The National Agenda

All politics may not be local in '06.

The political impact of the news that White House senior adviser Karl Rove leaked the identity, if not the name, of CIA officer Valerie Plame is impossible to predict with any certainty. But this strange development is a timely reminder that while close 2006 midterm contests may well hinge on the "micro" particulars of each race, they could end up hinging on some "macro" national factor.

One method of forecasting election outcomes is to focus on contests individually -- assessing voting trends in a particular district or state, the candidates' strengths and weaknesses, and any issues or circumstances that loom as potentially decisive factors. While the year's general tone may be taken into account, this method largely agrees with the late House Speaker Tip O'Neill: "All politics is local."

The macro alternative is to assess the national issue agenda, the tilt of the national political terrain, and the parallels to previous election years. This is essentially a sophisticated way of licking one's finger to ascertain which way and how fast the wind is blowing, and making a guess based on historical patterns, national polls, and subjective judgment.
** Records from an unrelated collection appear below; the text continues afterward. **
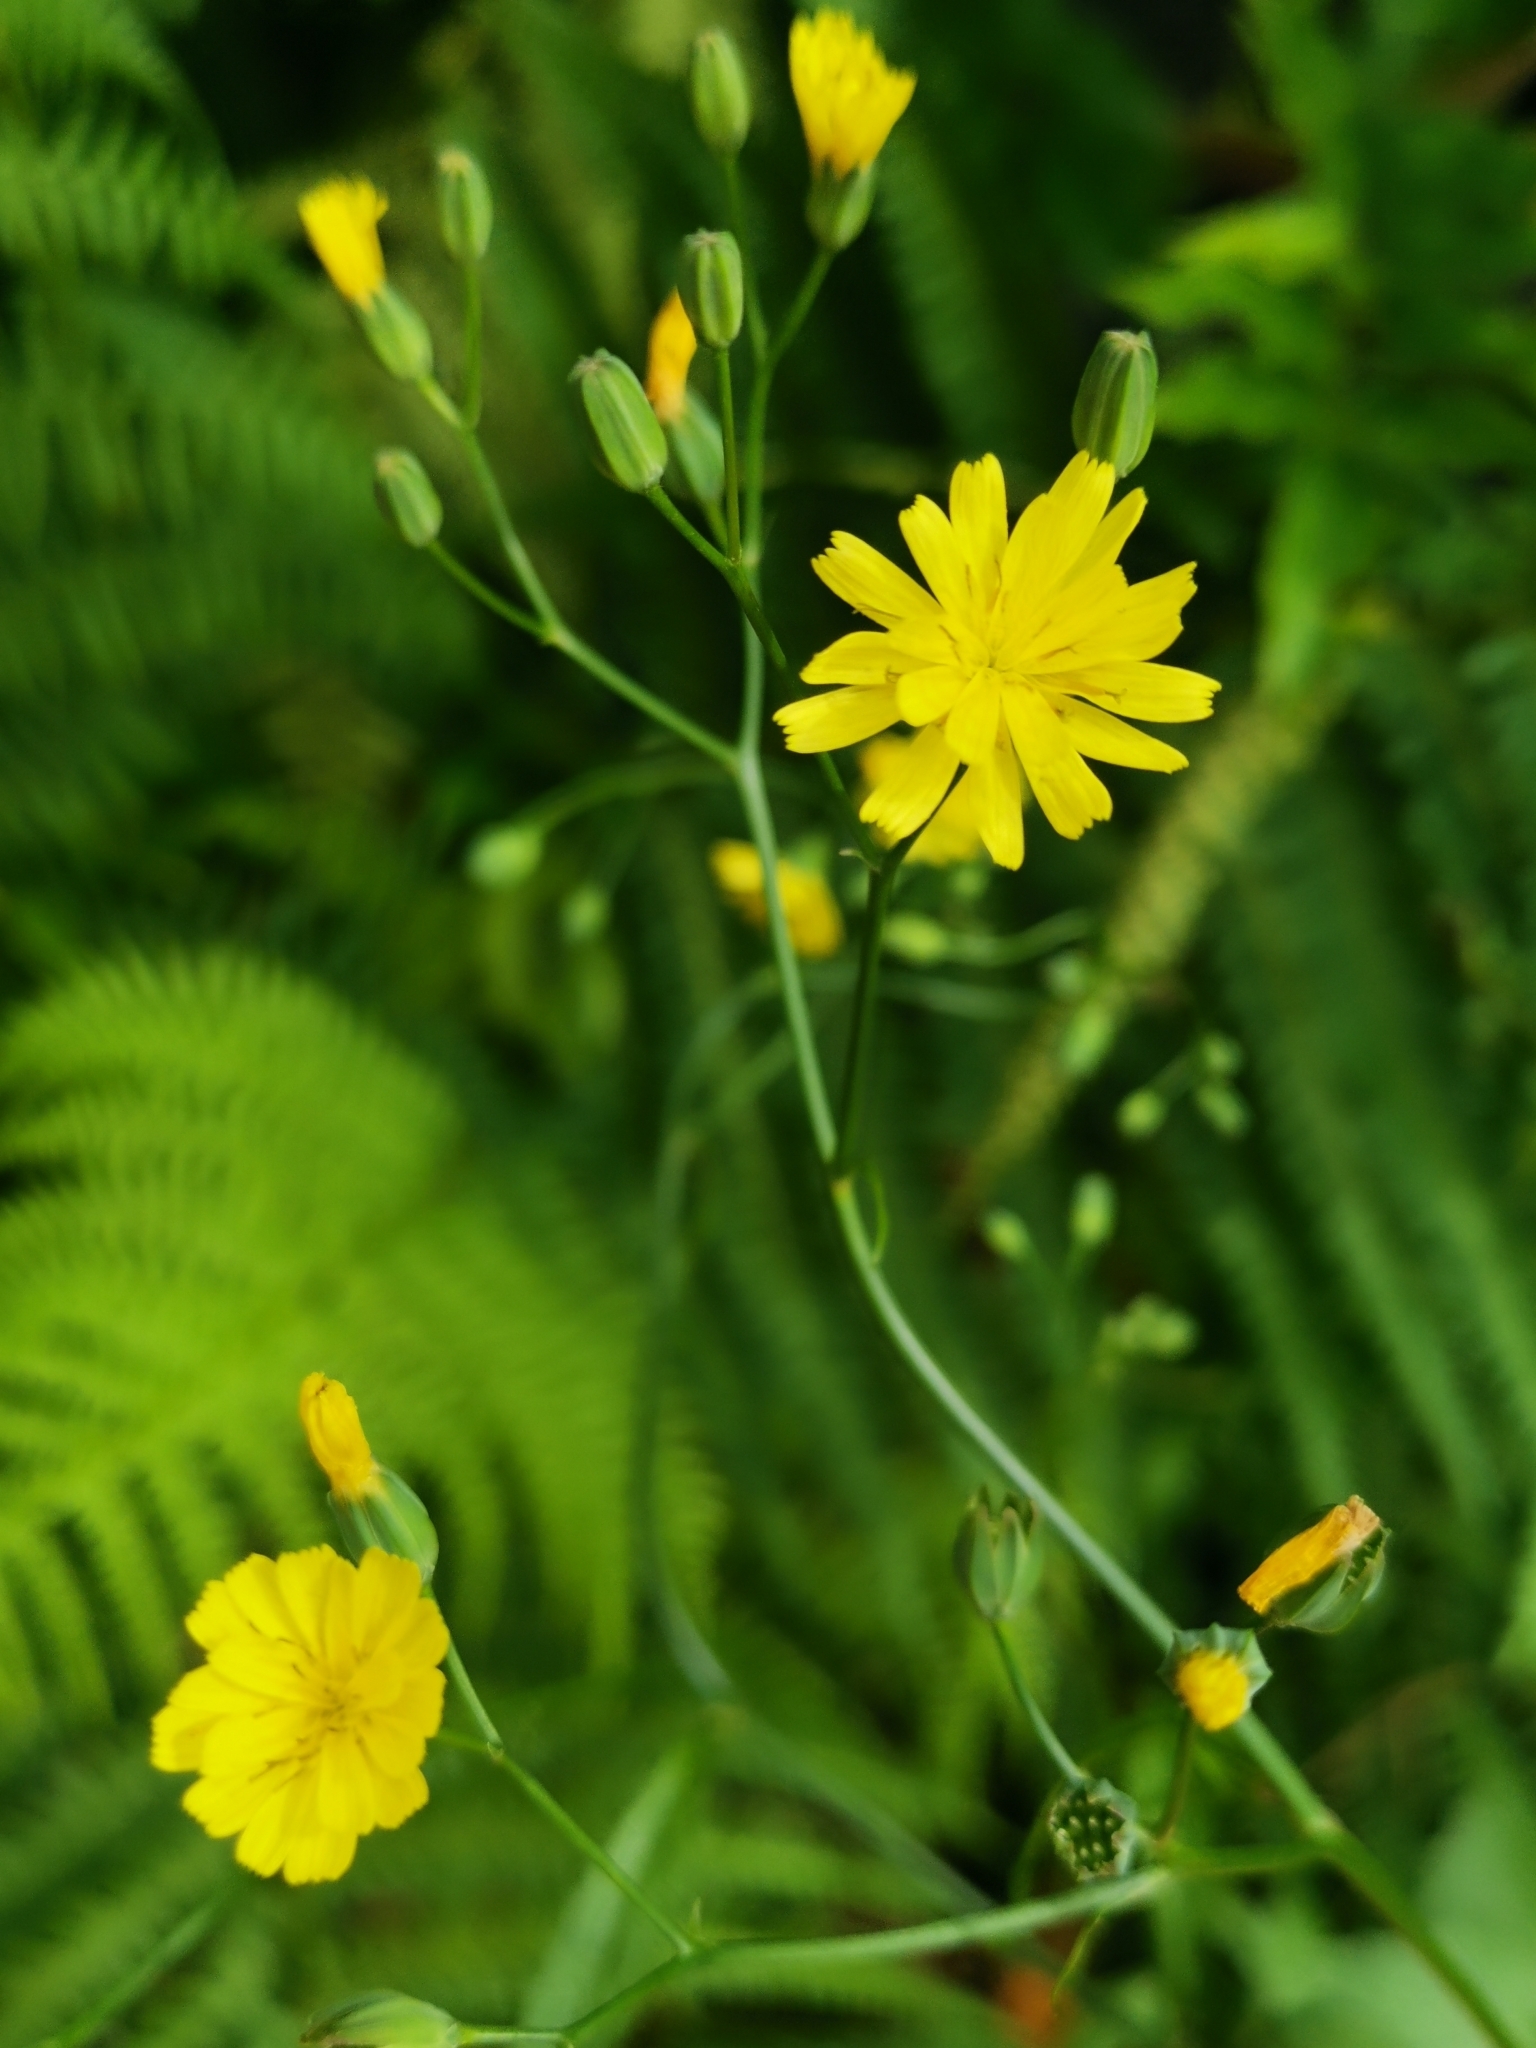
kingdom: Plantae
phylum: Tracheophyta
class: Magnoliopsida
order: Asterales
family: Asteraceae
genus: Lapsana
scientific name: Lapsana communis
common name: Nipplewort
For House elections, the race-by-race micro method usually works best. But about every four elections, it simply doesn't. It just didn't in 1974, 1978, 1982, and 1994, and (to a lesser extent) didn't in 1998. (In big macro elections, when a tsunami develops, even the most sophisticated micro analyses prove useless, because first-rate candidates often lose to inferior ones simply because of party affiliation.) Micro analysis once worked reasonably well as a predictor of Senate outcomes, but that hasn't been true in the past four elections. Close Senate races have tended in recent years to break in one direction.

At this stage in the 2005-06 election cycle, just about any micro analysis would predict minimal changes in the House and Senate: Too few seats appear to be truly in play for either side to roll up a big win. Yet, history reminds us that the midterm election during a president's second term tends to deal a setback to the president's party -- generally because that party's members felt discouraged and failed to show up at the polls while the opposition felt energized and turned out in large numbers. The presidential party can get into electoral trouble because it has run out of intellectual gas, grown lethargic, overreached, suffered a scandal, or hit economic hard times. Any of those factors could, at least theoretically, turn 2006 into a macro election.

The scandals surrounding Republican lobbyist Jack Abramoff and his ties to House Majority Leader Tom DeLay are making a lot of Republican strategists very nervous. And Rove has a far higher public profile than DeLay. So, GOP strategists have a new reason to fret over whether Rove knowingly disclosed the identity of an undercover CIA operative. We don't yet know which reporters Rove talked to, what he said, or whether he realized that Plame was a secret agent.

Rove's involvement in the Plame case is already creating a political problem for the White House and the Republican Party. We just don't know whether the problem will escalate into a GOP nightmare capable of damaging the party in the 2006 midterm elections.

The irony, of course, is that the Rove story is developing just as President Bush has tipped back "right-side up," as pollsters say, with his job-approval rating higher, although just barely, than his job-disapproval rating. His uptick is most likely the result of the London bombings. The two Gallup/CNN/USA Today polls conducted in June had pegged the president's overall job-approval rating at 45 percent and 46 percent. Now it's 49 percent, with his disapproval score, which had been 53 percent and 51 percent in June, 48 percent. Pew Research Center polling showed a bit more of an upward jump -- from 42 percent to 47 percent in approval, with disapproval dropping from 49 percent to 46 percent.

Obviously, hundreds of things will happen between now and the 2006 midterm elections. And the long-term political impact of the Rove/Plame affair and of heightened concerns about terrorism is impossible to know. But suffice it to say that Republicans certainly don't need another scandal right now. The current spotlight on Rove's behind-the-scenes maneuvering isn't something that heartens anyone in the GOP. The same can't be said, of course, for Democrats.